• **Work order**:
A verbatim copy is needed of the lines below from the one containing "toaster: present [534,209,586,233]" up to and including the one containing "spray bottle: present", excluding pictures.

(Provided information Opens)

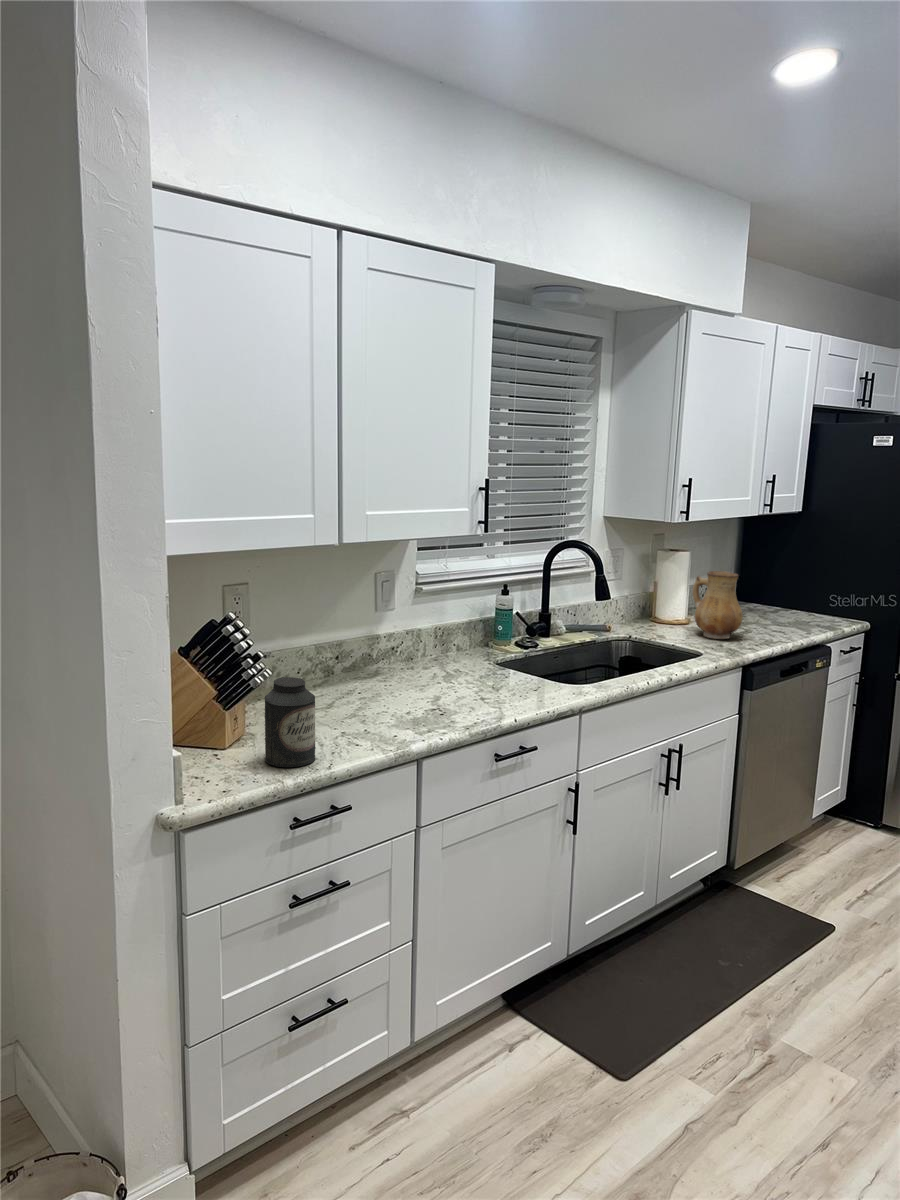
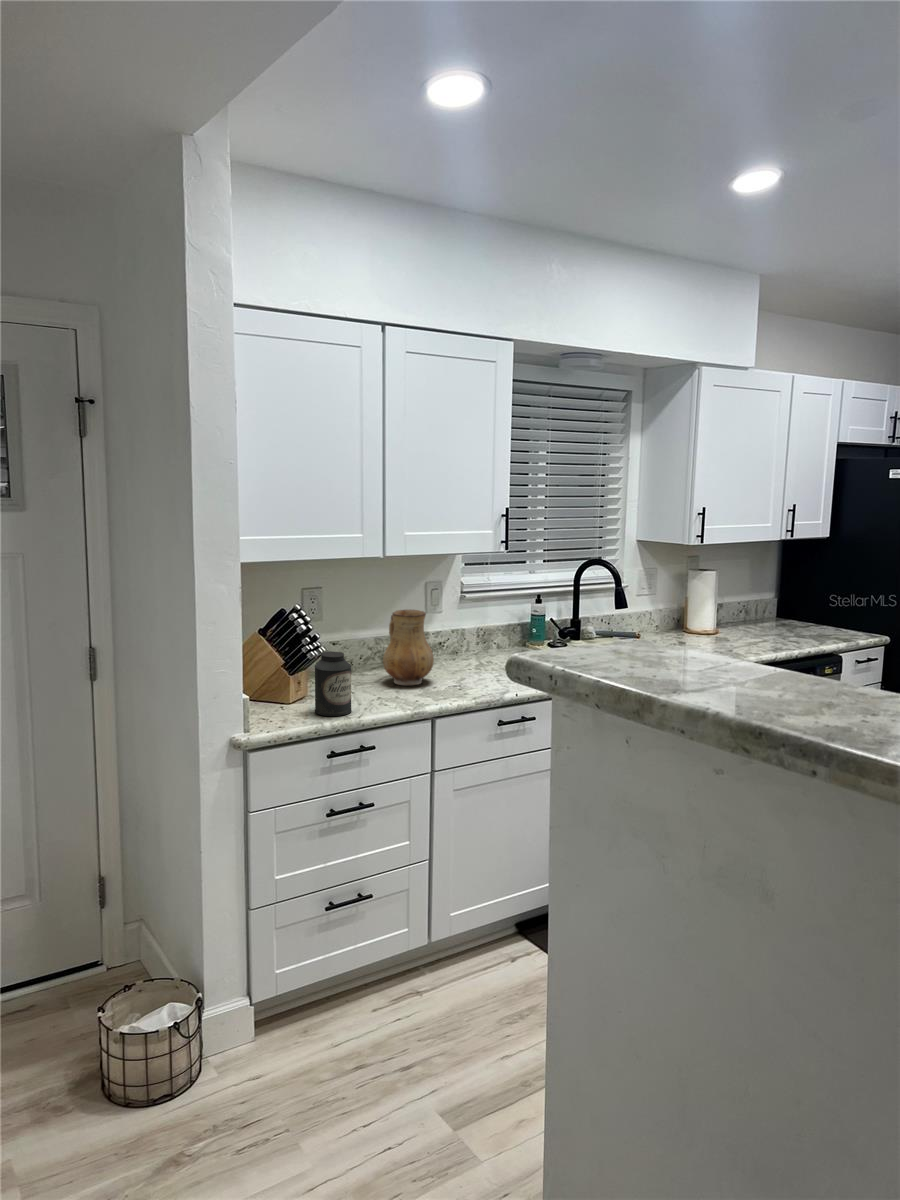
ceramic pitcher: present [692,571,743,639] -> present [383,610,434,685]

(Provided information Closes)
(Provided information Opens)

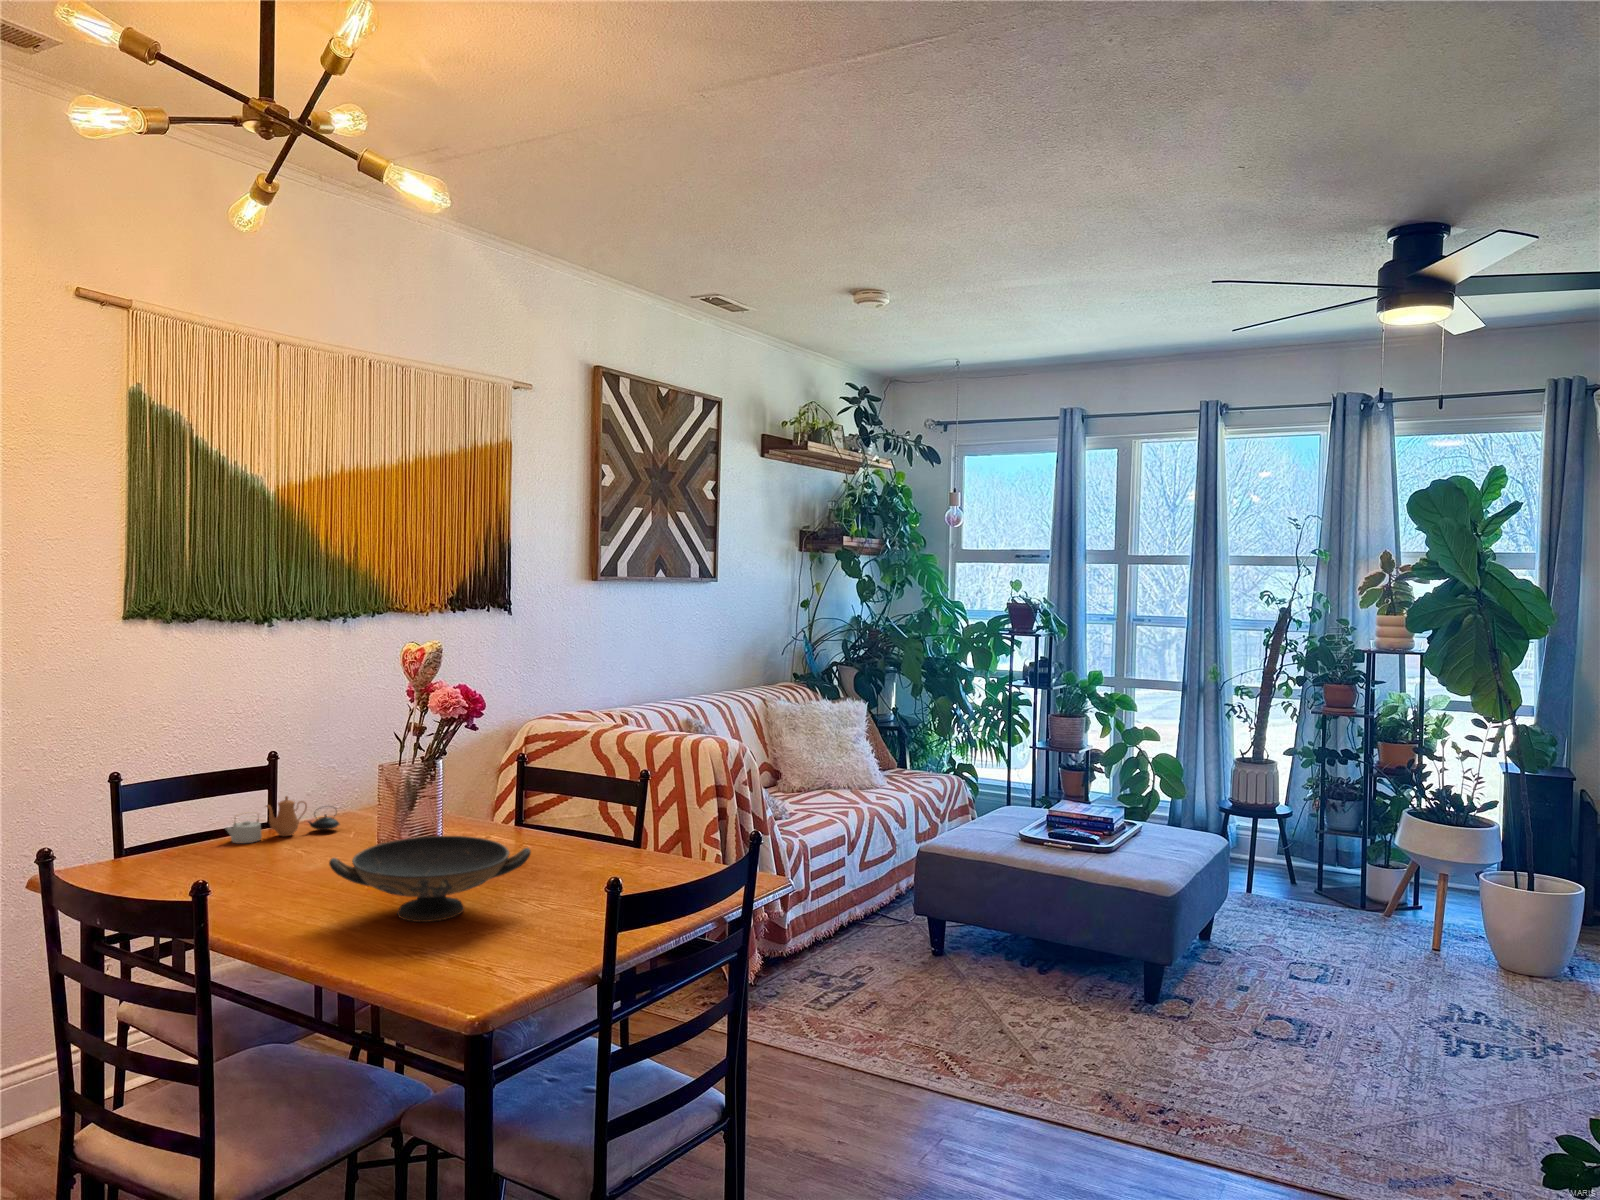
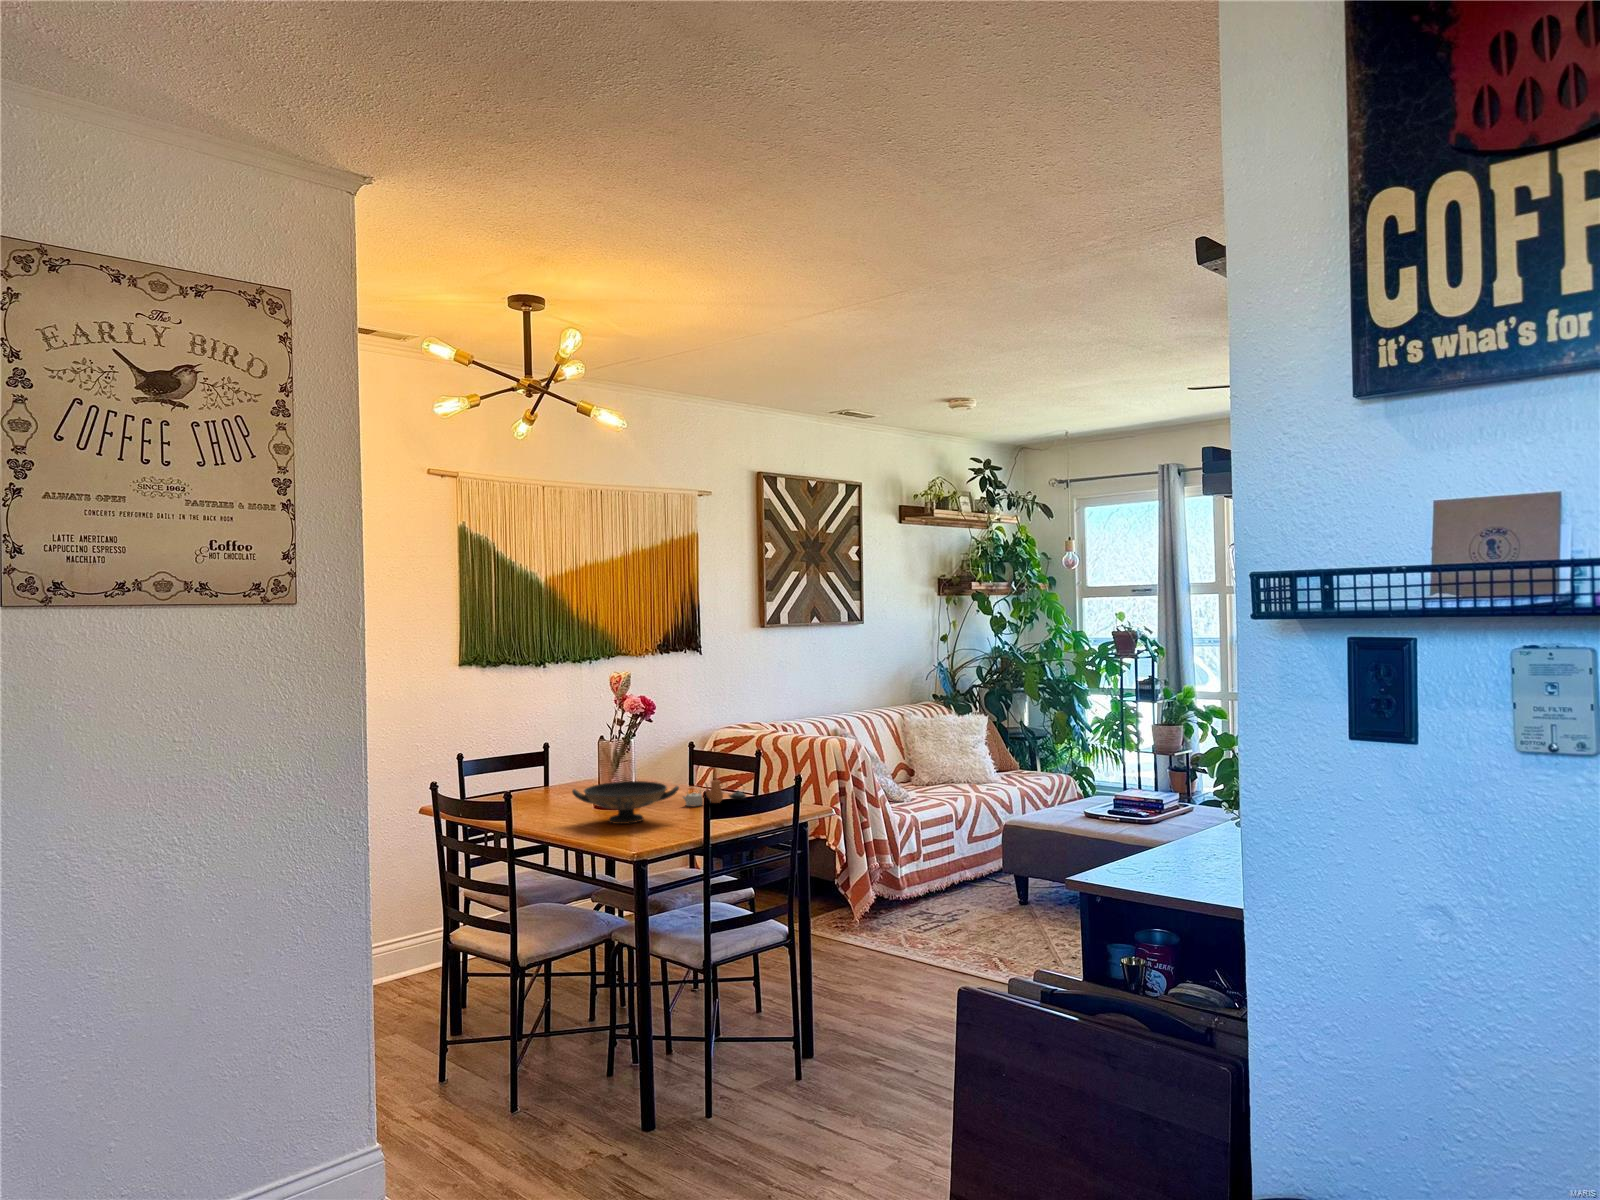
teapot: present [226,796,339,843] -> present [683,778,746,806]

(Provided information Closes)
(Provided information Opens)

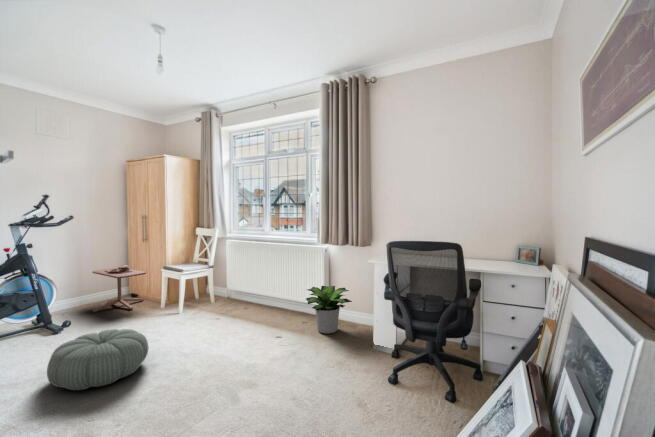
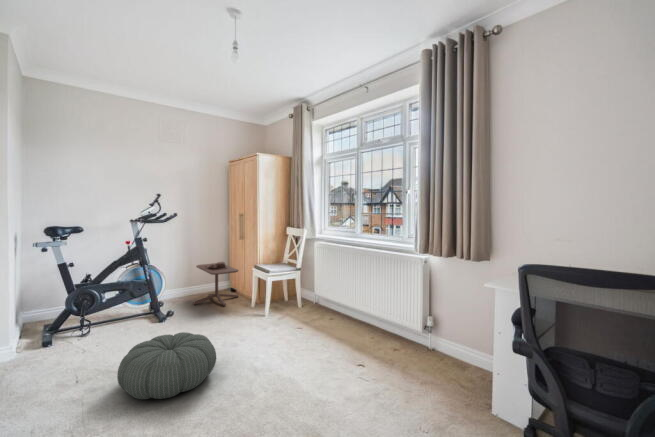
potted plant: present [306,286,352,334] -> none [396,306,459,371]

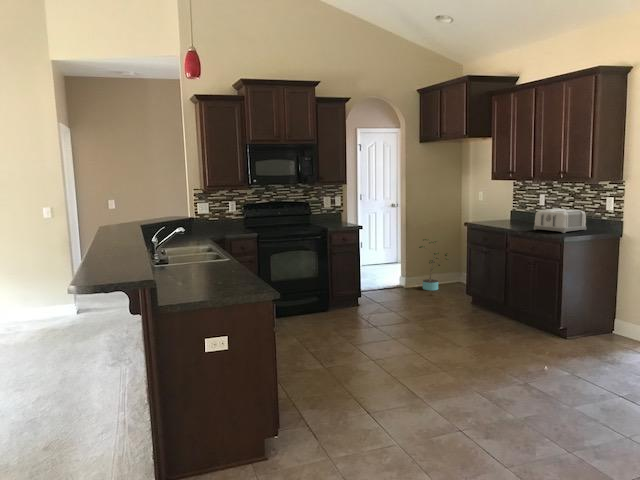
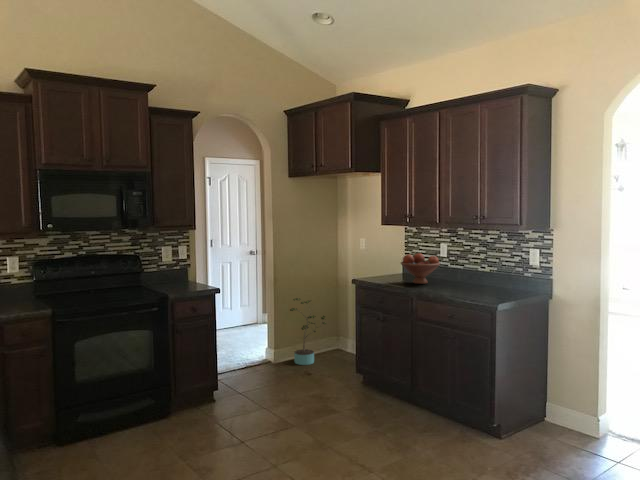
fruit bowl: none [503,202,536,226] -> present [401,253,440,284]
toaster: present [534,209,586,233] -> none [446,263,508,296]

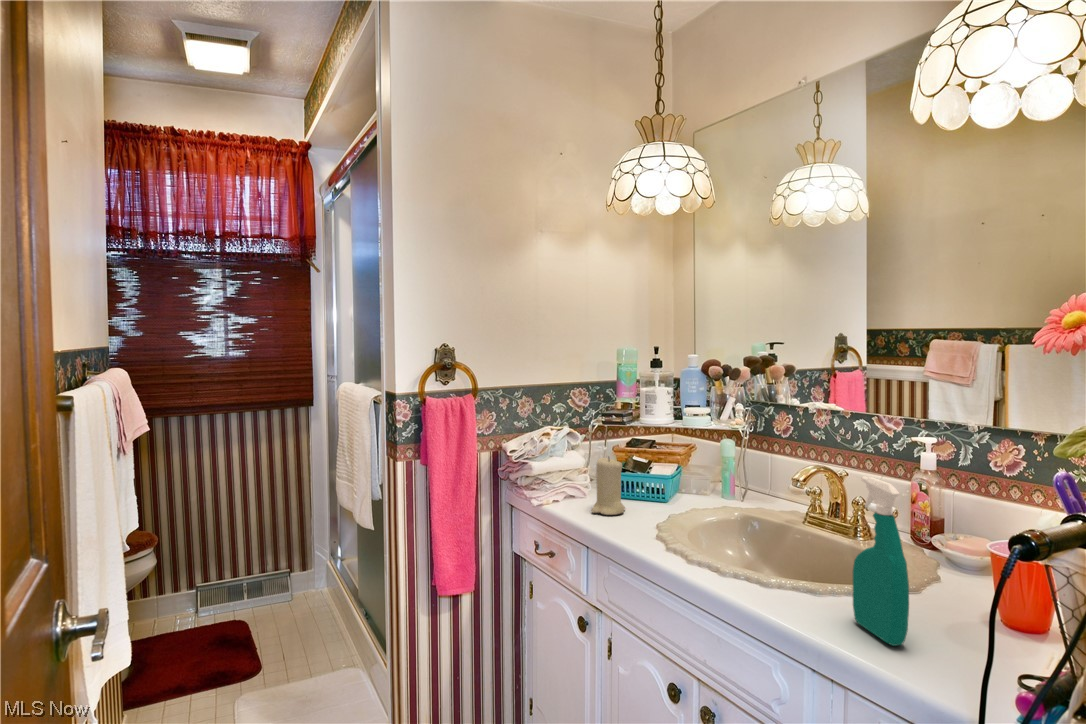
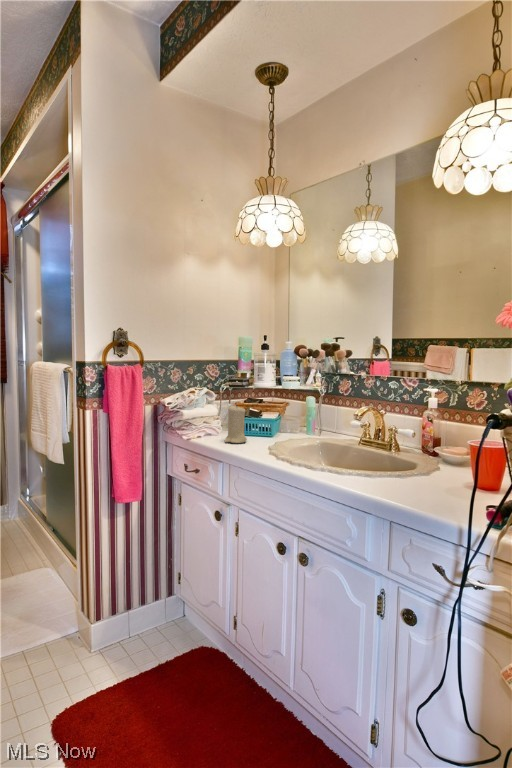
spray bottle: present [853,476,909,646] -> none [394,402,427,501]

(Provided information Closes)

• **Result of this task**:
toaster: present [534,209,586,233] -> none [446,263,508,296]

spray bottle: present [853,476,909,646] -> none [394,402,427,501]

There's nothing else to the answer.